— What needs to be done —
Reproduce all the data exactly, without pictures.

— Data records —
====

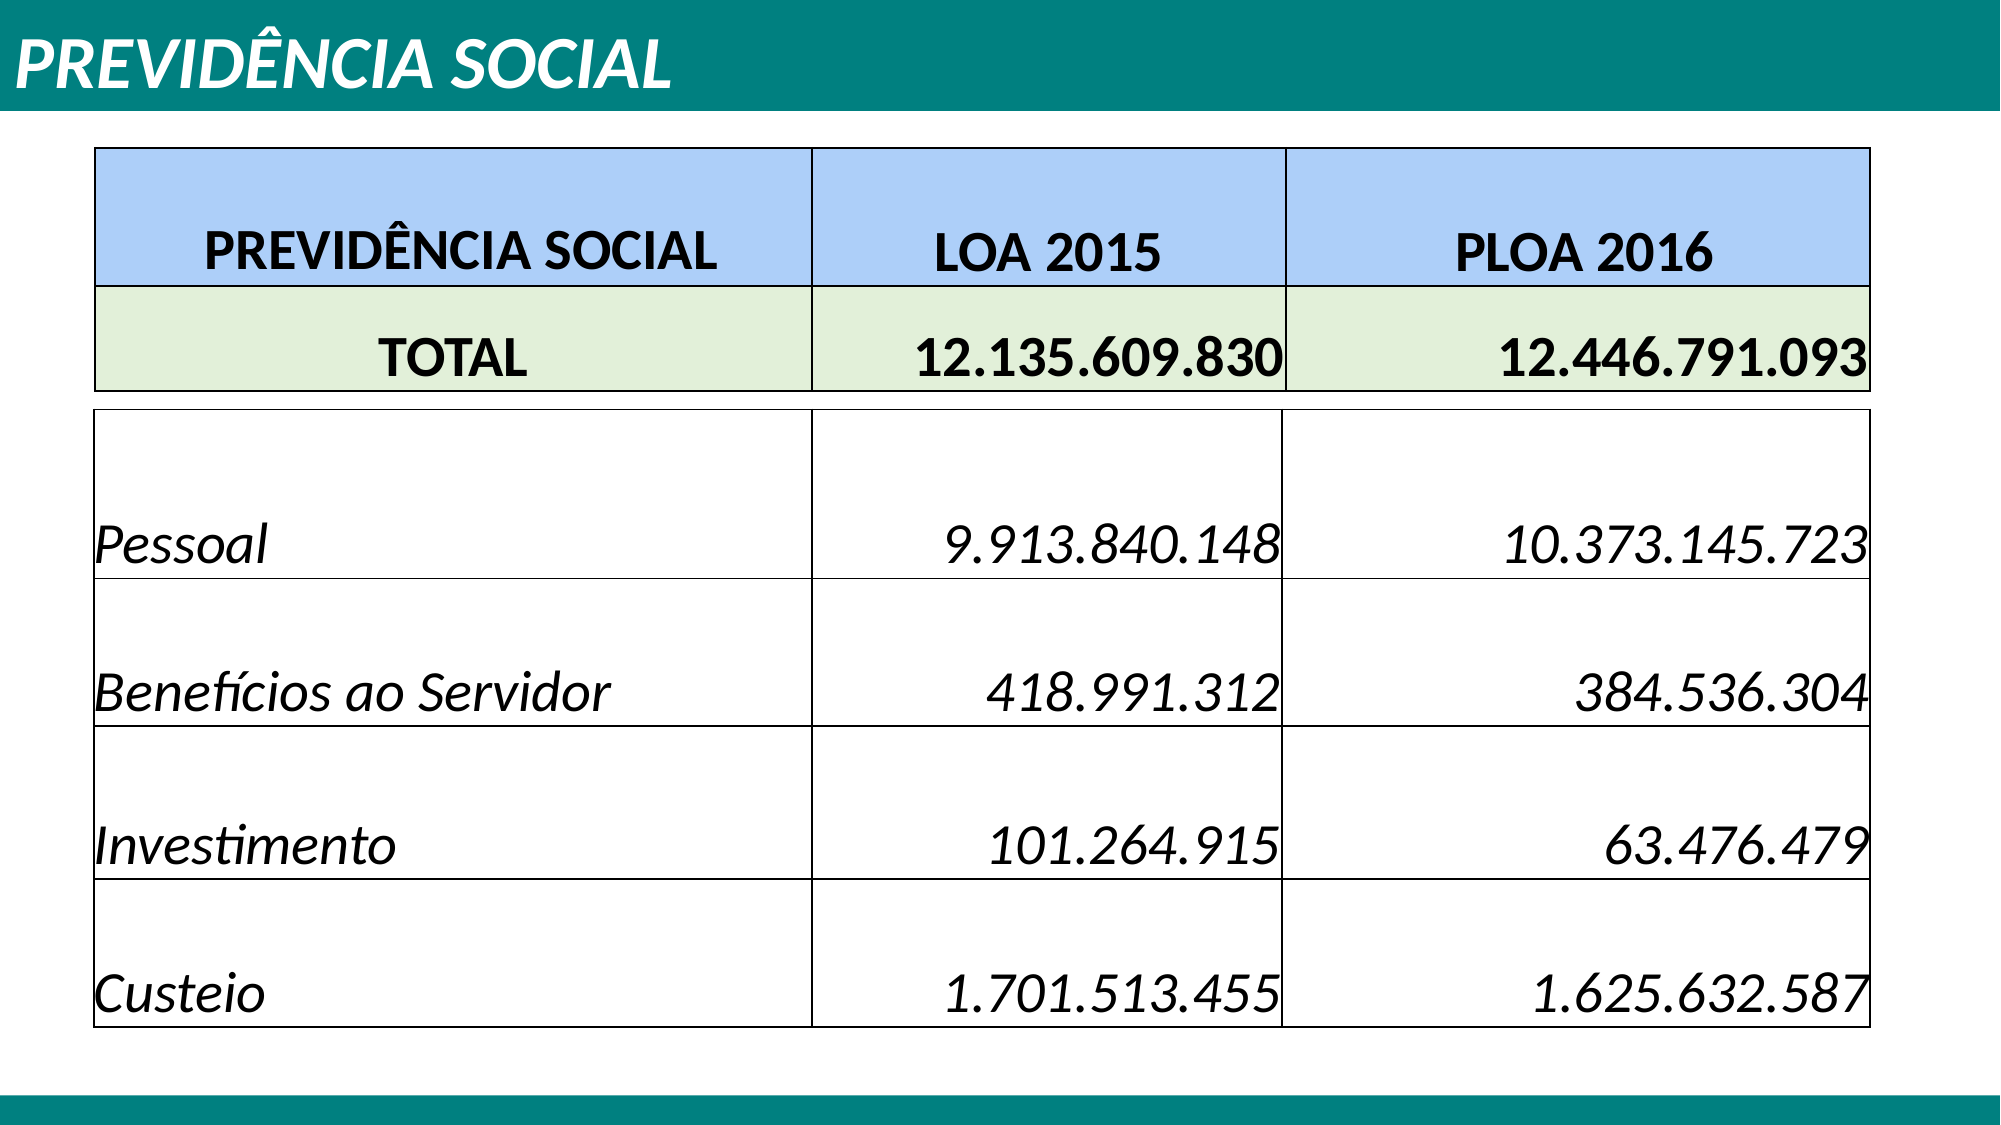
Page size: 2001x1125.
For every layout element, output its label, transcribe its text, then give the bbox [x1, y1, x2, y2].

table_cell 384.536.304 [1283, 579, 1869, 725]
table_cell 101.264.915 [813, 727, 1281, 878]
table_cell 12.446.791.093 [1287, 287, 1869, 390]
table_header 9.913.840.148 [813, 410, 1281, 578]
table_header 10.373.145.723 [1283, 410, 1869, 578]
table_cell TOTAL [96, 287, 811, 390]
table_cell 12.135.609.830 [813, 287, 1285, 390]
table_cell 1.701.513.455 [813, 880, 1281, 1026]
table_cell Custeio [95, 880, 811, 1026]
text_box PREVIDÊNCIA SOCIAL [0, 0, 2000, 111]
table_cell 1.625.632.587 [1283, 880, 1869, 1026]
table_header PREVIDÊNCIA SOCIAL [96, 149, 811, 285]
table_cell 418.991.312 [813, 579, 1281, 725]
table_header LOA 2015 [813, 149, 1285, 285]
table_cell Investimento [95, 727, 811, 878]
table_cell 63.476.479 [1283, 727, 1869, 878]
text_box [0, 1095, 2000, 1125]
table_header PLOA 2016 [1287, 149, 1869, 285]
table_header Pessoal [95, 410, 811, 578]
table_cell Benefícios ao Servidor [95, 579, 811, 725]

====

— Answer below —
Page size: 2001x1125.
For every layout element, output its label, transcribe its text, then give the bbox [x1, y1, x2, y2].

table_cell 384.536.304 [1283, 579, 1869, 725]
table_cell 101.264.915 [813, 727, 1281, 878]
table_cell 12.446.791.093 [1287, 287, 1869, 390]
table_header 9.913.840.148 [813, 410, 1281, 578]
table_header 10.373.145.723 [1283, 410, 1869, 578]
table_cell TOTAL [96, 287, 811, 390]
table_cell 12.135.609.830 [813, 287, 1285, 390]
table_cell 1.701.513.455 [813, 880, 1281, 1026]
table_cell Custeio [95, 880, 811, 1026]
text_box PREVIDÊNCIA SOCIAL [0, 0, 2000, 111]
table_cell 1.625.632.587 [1283, 880, 1869, 1026]
table_header PREVIDÊNCIA SOCIAL [96, 149, 811, 285]
table_cell 418.991.312 [813, 579, 1281, 725]
table_header LOA 2015 [813, 149, 1285, 285]
table_cell Investimento [95, 727, 811, 878]
table_cell 63.476.479 [1283, 727, 1869, 878]
text_box [0, 1095, 2000, 1125]
table_header PLOA 2016 [1287, 149, 1869, 285]
table_header Pessoal [95, 410, 811, 578]
table_cell Benefícios ao Servidor [95, 579, 811, 725]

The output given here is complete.